Wheat: UK remains the only 'black spot' in an improving EU outlook

David Sheppard, Gleadell’s Managing Director, comments on the wheat market.

Wheat

- USDA reports corn crop is now 95% planted against 100% last year and 98% as five-year average.

- USDA trims corn yields to 156.5 bushels/acre – ending stocks reported higher than trade expectations.

- Ukrainian 2013 grain harvest could rise to 53-54mln t, from 46.2mln t in 2012 – exports put at 25-27mln t.


- Egypt’s GASC reports wheat stocks sufficient until December, having already purchased 3.5mln t of domestic supplies

- USDA reports 31% of the US winter wheat crop in good/excellent condition – poor/very poor reported at 42%, down 1 point.

- USDA reports spring wheat 87% planted against 100% last year and 96% as five-year average.

- Russian Ag. Ministry trims 2013 grains and wheat harvest – grain crop is now at 93mln t with wheat at 50-54mln t

Although US farmers continue to struggle to plant the last few million acres of corn and spring wheat, USDA’s latest update left projected acreage numbers unchanged. The reduction in yield is seen as a potential legacy of the ‘late planted’ crop. When delving into the history archives, the lateness of the planting and reduction in yields follows the pattern seen during 2009, when the US ended up with a record yield!

Despite the cut in the corn yield this week, ending stocks were higher than trade estimates, which drove corn prices lower and, with US wheat yields increased, the bearish sentiment spilled over into the wheat markets.

EU prices followed the US market lower, touching 12-month lows during the week and breaking the pivotal €200 level. French farm office AgriMer reduced its forecast of soft wheat stocks at the end of this season to 2.3mln t, from 2.5mln t, citing increased intra-EU exports as the main reason for the reduction.


Russia has started its 2013 grain harvest, with southern regions reporting yields considerably higher than last season. With harvest set to progress in many southern EU/Black Sea states increased export inventories will soon enter the supply chain, potentially eroding any existing price premiums.

As this season nears completion, the UK remains the only ‘black spot’ in an improving EU outlook. Weather has generally been favourable over the past weeks and although we have witnessed some improvement in the UK crop, it is improving from a very poor base. The 2013 wheat crop will be lower in quantity, but due to the lateness of planting and slow growing conditions, may well end up higher in quality terms, a scenario that would be welcomed by all in the grain chain if the weather is kind from now on.

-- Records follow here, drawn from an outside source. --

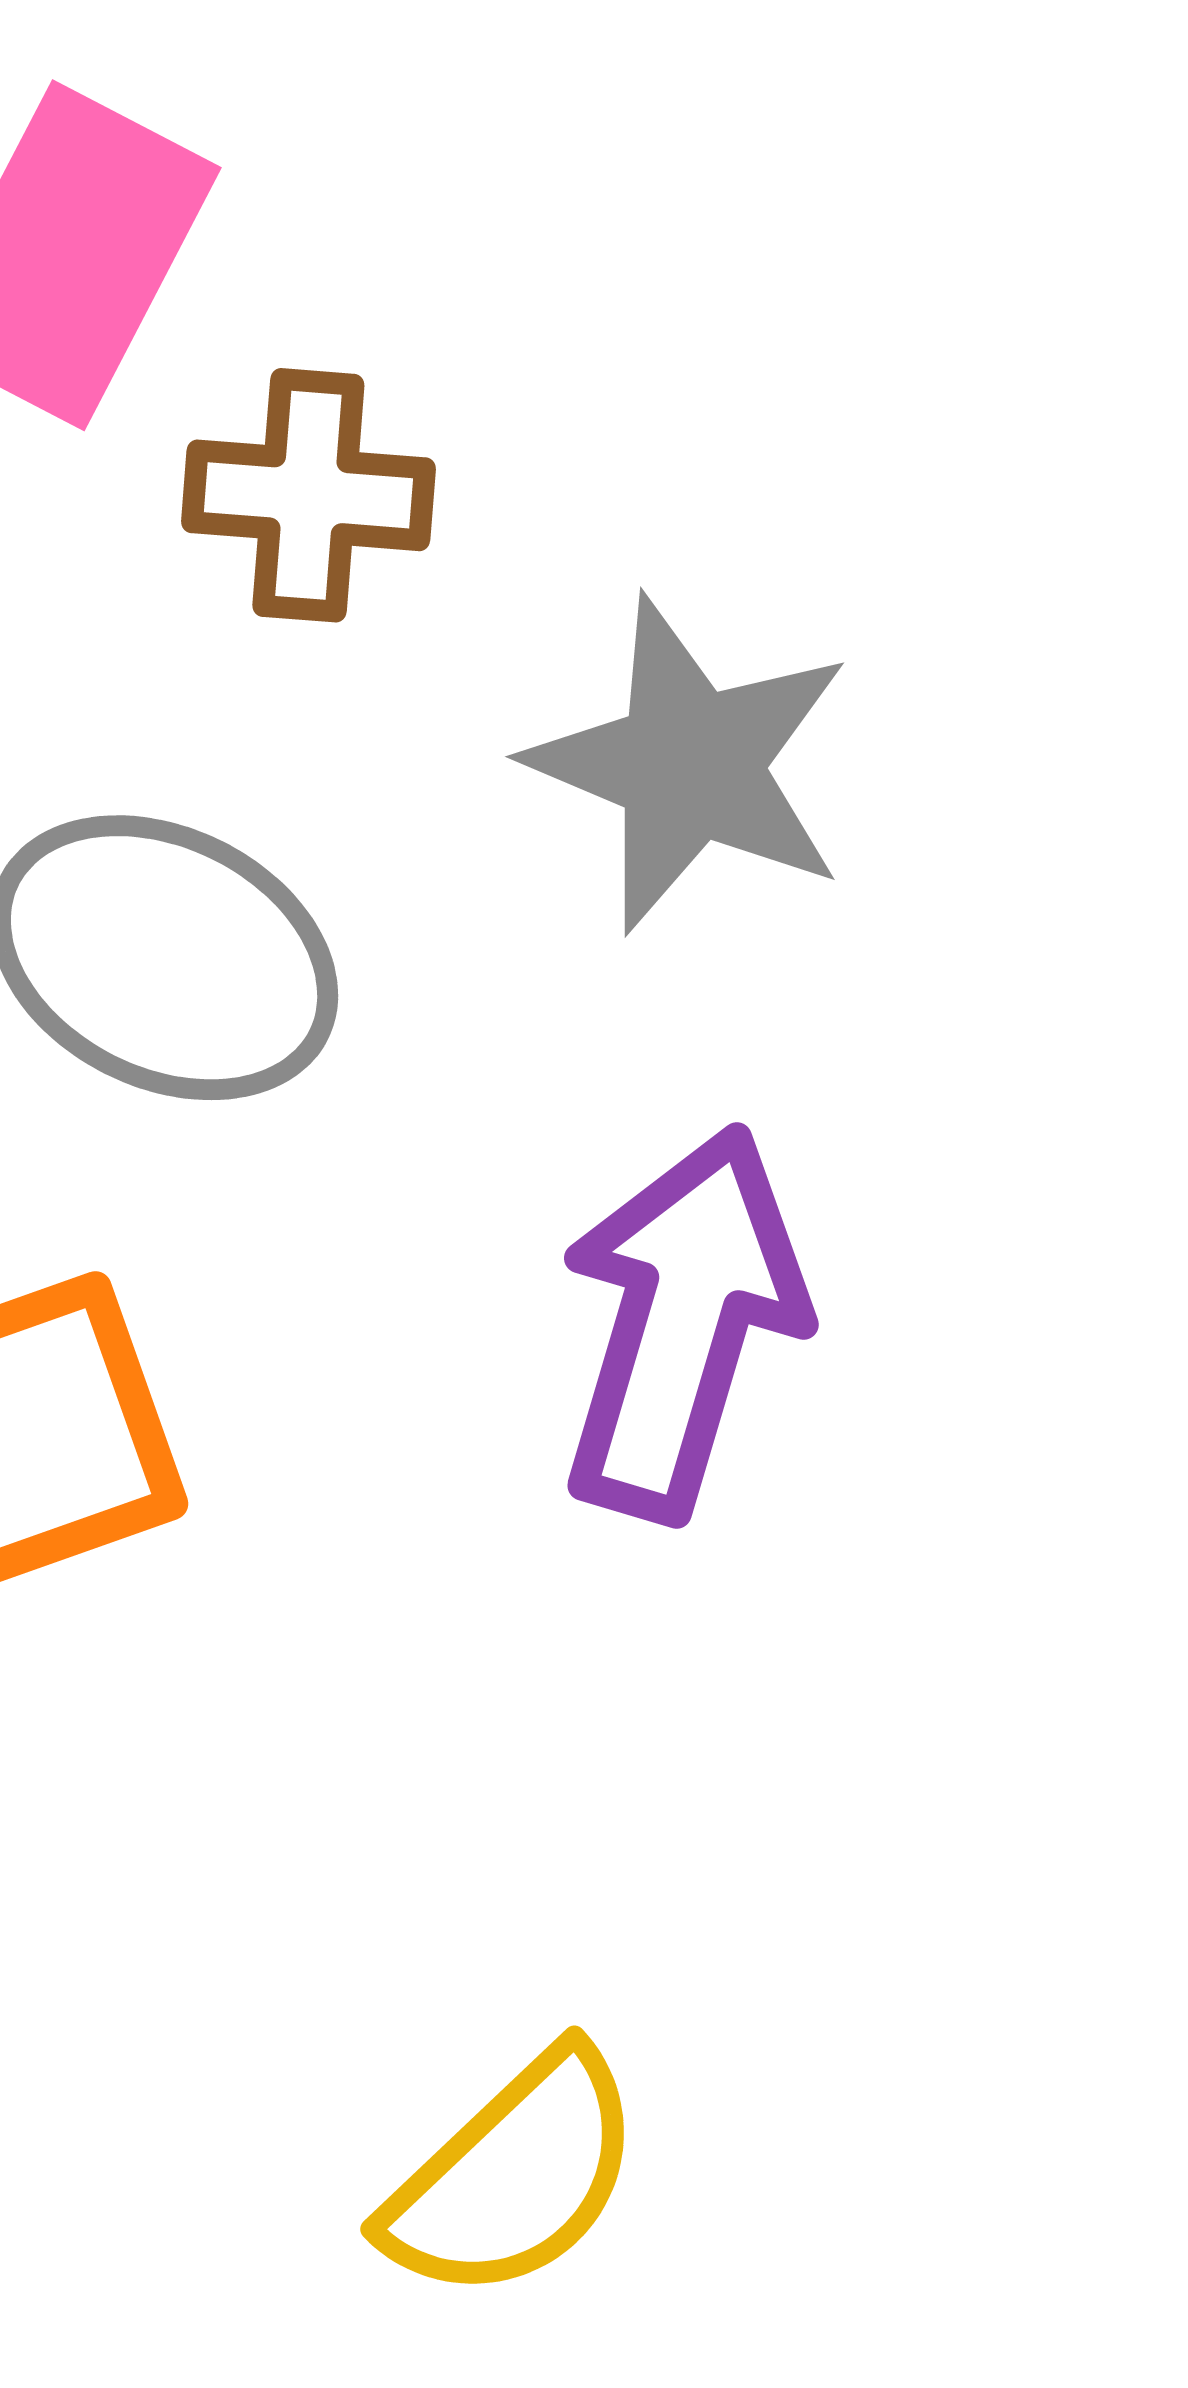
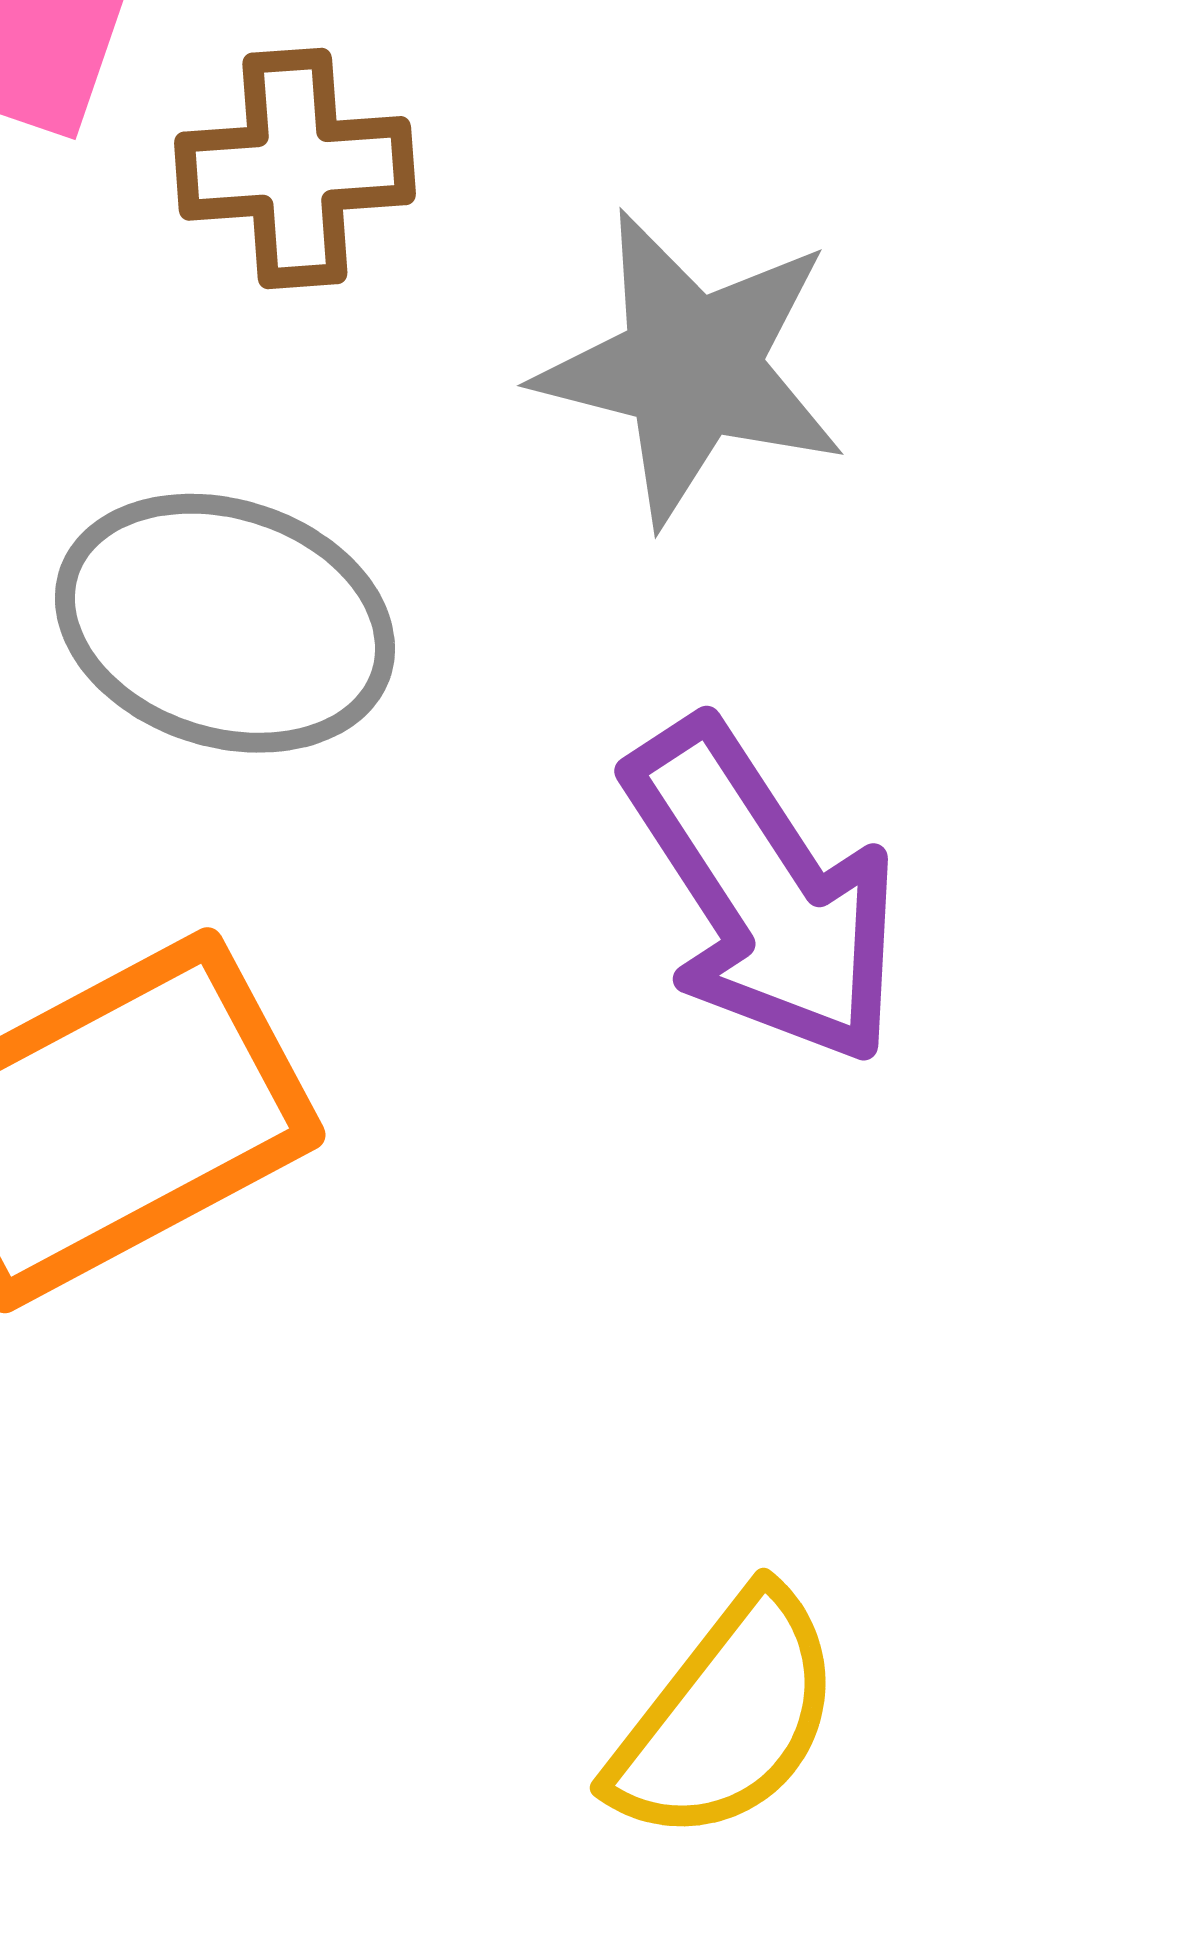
purple arrow: (682, 1323) -> (763, 892), turned 139

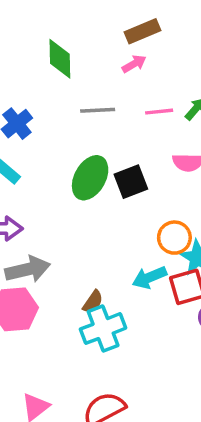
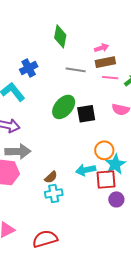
brown rectangle: (142, 31) -> (105, 62), moved
cyan cross: (103, 329) -> (54, 193), size x0.7

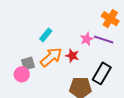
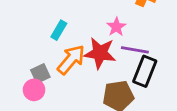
purple line: (104, 39) -> (135, 50), moved
red star: (72, 56) -> (100, 53), size x1.6

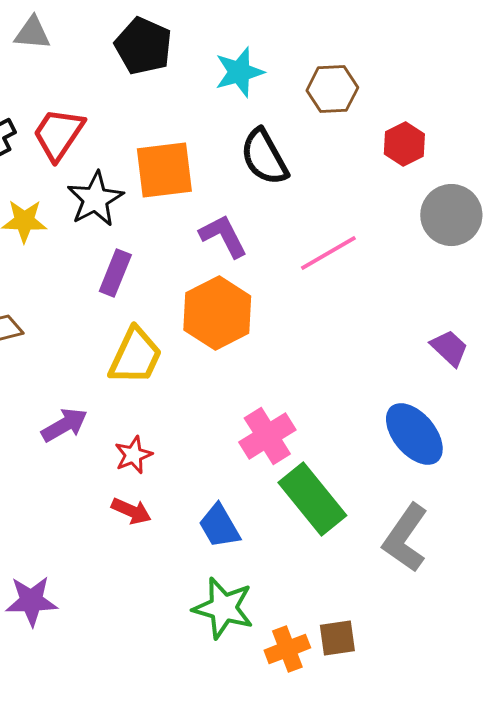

Farmer selling for 2013/14 is behind the norm for this time of the year, but with the global picture remaining bearish, further downside in price is the likely outcome.

Jonathan Lane, Gleadell’s Trading Manager, comments on the OSR market.

- The domestic rapeseed physical market remains fairly quiet with small parcels of old crop trading into delivered homes. The new crop market is very quiet; farmers remain reluctant to sell, with lower prices and crop concerns being the reasons cited. The European physical market remains equally quiet but we expect to see an increase in farmer selling in the next few weeks.

- The MATIF rapeseed contract continues to come under pressure with a lack of bullish news in the market, new crop crush margins remain poor and the oil sector remains weak with an abundance of oil around.

- The old crop soybean meal market remains very firm with a lack of meal available.

- This week’s USDA report left soybean figures unchanged. The market continues to monitor US plantings, where bean plantings are now said to be 71% complete against an 81% average. There has been some drier weather over the past week so plantings should be progressing in key areas. USDA will issue quarterly stocks figures and the first farmer-based planting surveys at the end of the month.